Previous studies reported the diagnostic utility of DW-MRI in the identification of the renal diseases like hydronephrosis and pyonephrosis,[24] and determination of renal tumors when DW-MRI was combined with CE-MRI.[13] Taouli et al.[13] reported that the AUC, sensitivity, and specificity of DW-MRI for diagnosing RCCs (excluding angiomyolipomas) were 0.856, 86%, and 80%, respectively. The AUC and sensitivity were higher than our results, which may be due to our small sample size and the different categories of benign lesions in our study. In addition, Taouli's study demonstrated the mean ADC of RCCs was significantly lower than that of benign lesions (P < 0.0001), which contradicts our result. There are several potential reasons for this difference: (i) In Taouli's study, 80% of benign tumors were cystic lesions while in our study, 87.5% of the benign tumors were MFAMLs, and MFAMLs have the lowest ADCs among focal renal lesions;[23] and (ii) the benign lesions in Taouli's study included solid tumors, simple cysts, and renal abscesses etc., but the benign lesions in our study only included solid tumors.
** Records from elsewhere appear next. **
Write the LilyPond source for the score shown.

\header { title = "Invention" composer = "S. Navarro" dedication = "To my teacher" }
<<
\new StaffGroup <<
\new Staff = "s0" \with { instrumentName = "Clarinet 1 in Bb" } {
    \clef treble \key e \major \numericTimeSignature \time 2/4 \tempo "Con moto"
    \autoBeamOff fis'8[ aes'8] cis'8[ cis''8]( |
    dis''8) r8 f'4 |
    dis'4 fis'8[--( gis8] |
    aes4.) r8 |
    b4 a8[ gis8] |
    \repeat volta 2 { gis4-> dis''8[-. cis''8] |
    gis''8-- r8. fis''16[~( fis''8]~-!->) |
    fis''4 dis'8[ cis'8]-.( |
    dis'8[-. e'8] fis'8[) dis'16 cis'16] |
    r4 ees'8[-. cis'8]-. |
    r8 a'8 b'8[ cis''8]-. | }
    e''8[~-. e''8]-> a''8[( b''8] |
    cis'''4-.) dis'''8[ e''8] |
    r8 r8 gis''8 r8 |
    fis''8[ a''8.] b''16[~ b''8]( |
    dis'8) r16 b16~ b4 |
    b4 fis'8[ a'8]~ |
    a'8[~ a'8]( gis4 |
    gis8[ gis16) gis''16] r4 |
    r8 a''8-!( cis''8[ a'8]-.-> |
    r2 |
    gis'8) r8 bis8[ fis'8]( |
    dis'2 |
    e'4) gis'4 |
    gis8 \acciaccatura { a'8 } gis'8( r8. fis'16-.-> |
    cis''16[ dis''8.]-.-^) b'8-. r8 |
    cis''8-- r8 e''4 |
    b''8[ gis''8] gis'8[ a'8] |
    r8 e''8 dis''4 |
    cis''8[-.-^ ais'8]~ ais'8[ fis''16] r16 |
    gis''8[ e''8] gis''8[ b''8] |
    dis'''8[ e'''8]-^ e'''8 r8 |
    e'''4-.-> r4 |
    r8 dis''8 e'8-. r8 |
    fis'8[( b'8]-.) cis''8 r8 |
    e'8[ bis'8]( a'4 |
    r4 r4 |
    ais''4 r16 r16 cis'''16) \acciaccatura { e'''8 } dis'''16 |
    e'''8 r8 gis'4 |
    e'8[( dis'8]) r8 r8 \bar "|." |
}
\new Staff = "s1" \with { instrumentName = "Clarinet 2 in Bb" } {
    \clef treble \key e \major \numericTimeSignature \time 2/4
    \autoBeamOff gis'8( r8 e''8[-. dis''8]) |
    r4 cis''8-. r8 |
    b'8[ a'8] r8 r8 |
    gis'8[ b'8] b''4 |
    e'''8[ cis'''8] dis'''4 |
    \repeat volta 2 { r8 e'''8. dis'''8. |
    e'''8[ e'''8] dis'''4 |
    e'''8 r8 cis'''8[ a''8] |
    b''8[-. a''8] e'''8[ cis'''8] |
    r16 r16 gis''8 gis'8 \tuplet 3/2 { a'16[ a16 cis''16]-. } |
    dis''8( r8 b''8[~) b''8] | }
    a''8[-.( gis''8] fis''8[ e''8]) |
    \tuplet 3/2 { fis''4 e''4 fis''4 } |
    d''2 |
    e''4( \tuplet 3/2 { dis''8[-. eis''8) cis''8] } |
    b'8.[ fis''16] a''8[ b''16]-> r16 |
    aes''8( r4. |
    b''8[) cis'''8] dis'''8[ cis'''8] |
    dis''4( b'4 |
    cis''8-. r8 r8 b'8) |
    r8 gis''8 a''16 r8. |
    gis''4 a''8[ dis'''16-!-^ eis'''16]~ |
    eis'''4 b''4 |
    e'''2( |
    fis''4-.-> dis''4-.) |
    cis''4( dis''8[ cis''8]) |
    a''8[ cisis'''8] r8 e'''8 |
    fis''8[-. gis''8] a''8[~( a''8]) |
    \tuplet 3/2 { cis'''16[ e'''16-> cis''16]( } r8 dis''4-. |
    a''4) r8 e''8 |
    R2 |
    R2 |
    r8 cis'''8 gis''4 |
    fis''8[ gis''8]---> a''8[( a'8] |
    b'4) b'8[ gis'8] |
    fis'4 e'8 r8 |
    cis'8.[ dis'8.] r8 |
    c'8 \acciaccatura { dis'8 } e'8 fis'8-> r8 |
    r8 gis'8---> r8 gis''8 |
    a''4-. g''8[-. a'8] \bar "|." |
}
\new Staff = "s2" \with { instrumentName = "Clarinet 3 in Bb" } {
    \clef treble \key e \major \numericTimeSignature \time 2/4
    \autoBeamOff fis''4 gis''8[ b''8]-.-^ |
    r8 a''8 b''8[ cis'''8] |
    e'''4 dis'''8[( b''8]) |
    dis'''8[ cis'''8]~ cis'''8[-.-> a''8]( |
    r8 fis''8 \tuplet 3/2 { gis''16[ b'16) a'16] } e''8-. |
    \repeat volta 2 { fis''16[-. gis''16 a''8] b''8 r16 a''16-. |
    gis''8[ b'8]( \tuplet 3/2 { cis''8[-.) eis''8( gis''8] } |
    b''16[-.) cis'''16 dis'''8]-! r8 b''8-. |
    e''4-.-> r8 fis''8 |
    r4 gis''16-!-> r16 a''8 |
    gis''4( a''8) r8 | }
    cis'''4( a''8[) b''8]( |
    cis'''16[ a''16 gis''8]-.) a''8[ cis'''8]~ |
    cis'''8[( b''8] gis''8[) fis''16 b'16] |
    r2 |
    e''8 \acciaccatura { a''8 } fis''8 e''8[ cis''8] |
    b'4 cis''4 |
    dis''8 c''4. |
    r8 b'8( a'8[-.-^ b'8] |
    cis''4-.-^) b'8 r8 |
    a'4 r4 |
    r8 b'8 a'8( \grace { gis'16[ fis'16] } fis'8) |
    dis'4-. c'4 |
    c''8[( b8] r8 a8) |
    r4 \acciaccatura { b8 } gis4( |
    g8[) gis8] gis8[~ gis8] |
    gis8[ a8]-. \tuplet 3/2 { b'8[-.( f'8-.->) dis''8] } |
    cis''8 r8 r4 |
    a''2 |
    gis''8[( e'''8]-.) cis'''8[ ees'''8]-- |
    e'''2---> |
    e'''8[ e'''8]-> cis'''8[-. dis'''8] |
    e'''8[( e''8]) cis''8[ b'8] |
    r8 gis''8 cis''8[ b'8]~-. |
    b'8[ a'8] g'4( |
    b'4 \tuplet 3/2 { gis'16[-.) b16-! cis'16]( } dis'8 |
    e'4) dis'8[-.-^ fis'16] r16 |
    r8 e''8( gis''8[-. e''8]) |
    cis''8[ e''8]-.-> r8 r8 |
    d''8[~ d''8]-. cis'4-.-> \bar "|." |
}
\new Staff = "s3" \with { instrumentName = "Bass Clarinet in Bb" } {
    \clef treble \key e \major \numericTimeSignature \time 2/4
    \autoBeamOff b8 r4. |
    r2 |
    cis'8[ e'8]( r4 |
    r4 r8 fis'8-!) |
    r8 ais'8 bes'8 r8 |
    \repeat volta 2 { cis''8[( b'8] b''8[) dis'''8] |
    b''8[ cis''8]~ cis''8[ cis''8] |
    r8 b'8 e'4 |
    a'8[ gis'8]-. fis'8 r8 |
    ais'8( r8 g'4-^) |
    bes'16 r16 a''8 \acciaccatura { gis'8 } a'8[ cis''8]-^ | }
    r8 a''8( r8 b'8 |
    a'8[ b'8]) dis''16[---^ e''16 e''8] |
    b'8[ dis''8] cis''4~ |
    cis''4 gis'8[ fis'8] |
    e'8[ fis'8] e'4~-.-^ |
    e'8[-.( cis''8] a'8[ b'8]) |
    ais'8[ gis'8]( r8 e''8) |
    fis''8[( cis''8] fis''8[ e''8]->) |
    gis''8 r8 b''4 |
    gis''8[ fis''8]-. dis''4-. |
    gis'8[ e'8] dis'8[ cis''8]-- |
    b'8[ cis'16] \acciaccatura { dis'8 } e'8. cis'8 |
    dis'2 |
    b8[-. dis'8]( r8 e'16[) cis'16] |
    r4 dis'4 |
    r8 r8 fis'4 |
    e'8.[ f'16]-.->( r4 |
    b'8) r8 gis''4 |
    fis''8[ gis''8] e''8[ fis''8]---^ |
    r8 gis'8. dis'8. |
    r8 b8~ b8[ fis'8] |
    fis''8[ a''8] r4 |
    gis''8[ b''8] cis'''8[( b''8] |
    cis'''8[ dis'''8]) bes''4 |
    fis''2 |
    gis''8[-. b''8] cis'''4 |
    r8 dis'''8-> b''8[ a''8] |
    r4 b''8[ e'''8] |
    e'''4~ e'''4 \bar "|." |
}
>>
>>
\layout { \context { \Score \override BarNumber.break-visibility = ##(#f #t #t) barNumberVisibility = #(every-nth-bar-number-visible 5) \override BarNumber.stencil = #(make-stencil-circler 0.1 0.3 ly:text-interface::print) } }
Our results are consistent with other studies in the literature. For example, Cova et al.[5] reported that the mean ADC of solid renal tumors was significantly lower than that of normal renal parenchyma. Zhang et al.[25] showed that the value of ADC in normal renal parenchyma was higher than RCCs and angiomyolipomas by comparing the exponential ADCs and ADCs of 101 renal tumors to that of 20 healthy volunteers. Tanaka et al.[23] studied 41 solid renal tumors without visible macroscopic fat on unenhanced CT and DW-MRI, and observed that the mean and maximum ADC values of MFAMLs were significantly lower than those of ccRCCs (P = 0.0030 and 0.0009, respectively). A study by Rosenkrantz et al.[16] indicated that ADCs of high-grade ccRCC were significantly lower than that of low-grade ccRCC with a b value of 400 s/mm2 and a b value of 800 s/mm2 in 57 patients with pathologically proven ccRCC. Our study results also found the ADCs of high-grade ccRCCs were significantly lower than that of low-grade ccRCCs.

Our study had several advantages. First, by using consecutive patients in our prospective study, we reduced the selection bias. Second, our study focused on small solid renal tumors ≤4 cm in size, which correlates with T1a staging of renal malignant tumors. Early diagnosis of renal tumors leads to early intervention and subsequent improved prognosis in clinical practice.[262728] Third, our study determined the most suitable b-value in DW-MRI to distinguish malignant from benign lesions using b values of 0, 50, 400, 600 s/mm2 at 3.0T. We based our choice of b values on the theories that low b values (b ≤ 200 s/mm2) would lead to intravoxel incoherent motion effects[29] contributing to the ADC values, high b values (b ≥ 800 s/mm2) would lead a decreased signal-to-noise ratio, and multiple b values would improve the accuracy of ADCs. Jie et al.[30] showed that the use of high field strength resulted in greater sensitivity and specificity for the detection of prostate cancer with DWI.

There were some limitations in our study as well. First, since the sample size was relatively small and all RCCs included in our study were ccRCCs, our study did not compare the ADC of RCCs subtypes. Second, our study concentrated on solid renal tumors without evaluating the cystic renal lesions. Third, the cut-off ADC proposed in our study cannot be easily reproduced because it is dependent on the MR scanner and sequence, which are inherent limitations of DW-MRI. Thus, in the future, it will be necessary to establish standardized DW-MRI acquisition parameters and processing procedures.

In conclusion, our study has shown the potential of DW-MRI in differentiating ccRCCs from benign small solid renal tumors (≤4 cm), which when combined with nonenhanced MRI, could lead to an increase in accuracy for diagnosing ccRCCs.